Why Being Busy Is Bad

Why Being Busy Is Bad

“How are you?”

“I’m so busy”

How many times has that conversation been a part of your day? Let me take a guess……a lot.

Busy-ness seems to be a badge of honor these days. People almost seem to boast of how busy they are. Being busy has somehow become the way we tell everyone that we’re important or productive.

But really….how many times has the person who has said “I’m so busy” said it with a smile on their face and joy in their voice? Think about that….because when I say “I’m so busy,” it’s usually with a tone of exasperation or an exhausted look on my face. I’d even go so far as to suggest that when we say we are “busy” what we are really saying is that we are overwhelmed and not in control of our own time.

Our words matter. How we describe our days and our lives impacts our perception of them. When we are “busy,” we are hurried and often preoccupied and stressed out. “Busy” almost always implies engagement in activities that are not of our choosing — it’s business (busy-ness), not leisure.

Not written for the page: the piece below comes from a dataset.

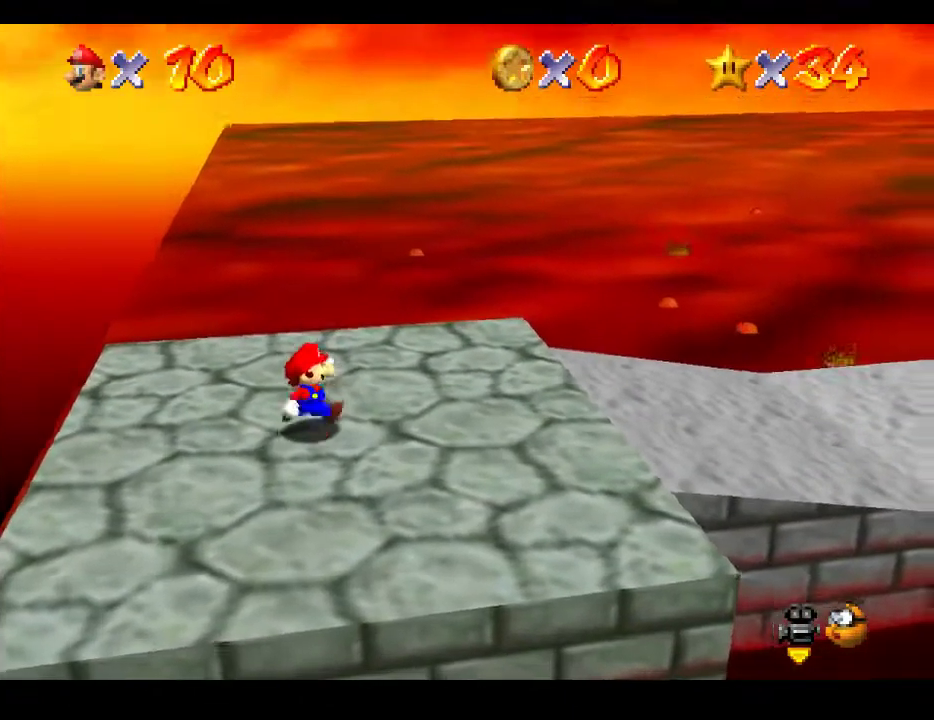
{"buttons": [], "left_stick": "up-right", "right_stick": "center", "events": [[183, "right_stick", "center"], [300, "left_stick", "up-right"]]}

The word busy means “actively engaged,” which doesn’t sound all that bad. But added to that definition is “not at leisure, not accessible.” It can also mean “cluttered with small, unharmonious details.” 

Here’s the thing: I don’t know a single human being who doesn’t have a lot going on. It’s called life, chances are, you’ve got commitments that multiply when you’re not looking. Everyone’s insanely busy.

But I truly feel that if we took a step back from our “busy” days, we would recognize that a lot of the things taking up our time are not necessary and actually pull us away from what we truly want out of life. That being busy means we’re not being effective, we’re multi-tasking, we’re not focused. Busy is not good. So, let’s figure out how to get around this word that seems to occupy so much of our mental space.

  1. I’ve already said this, but words have power. So, instead of being busy, be engaged. When you’re busy with work, be engaged with your work. When you’re busy with your kids, engage with your kids. What often makes us feel busy is simply the sense that we should be doing something else.Instead of using the word busy, pick one of the following: I’m feeling really productive, My life is full, My life is rich, etc.
  2. Give yourself permission to be bored. This is something I have learned as a mother, letting my kids be bored has led to some really fun and fascinating conversations and adventures. The same goes for adults! It’s ok to not move from one-thing-to-the-next in quick succession, checking things off your list as quickly as you can. Take a break, be bored a some point, let you’re imagination break through the busy, you’ll be pleasantly surprised where it takes you!
  3. Schedule your Priorities, don’t let them schedule you. One practice I have implemented in my day is to write down up to 5 things that I need to accomplish the following day. This helps me set my schedule for the next day as well as allows me to step back from my work for the day, knowing I have a plan for the next day. This stems from the idea of “Big Rocks” delivered by Stephen Covey. If you plan your day around your “big rocks” (your priorities) then you’ll have room for all of the small things that come up along the way. You’ll end your day feeling productive, not busy.

I love the idea that we are human BEINGS not human DOINGS. Proclaiming our busy-ness every time we are asked, is not serving us. Let’s make an attempt to remove that word from our vocabulary. Replace it with another word. Get bored. Prioritize your days. Life outside of busy is good, trust me!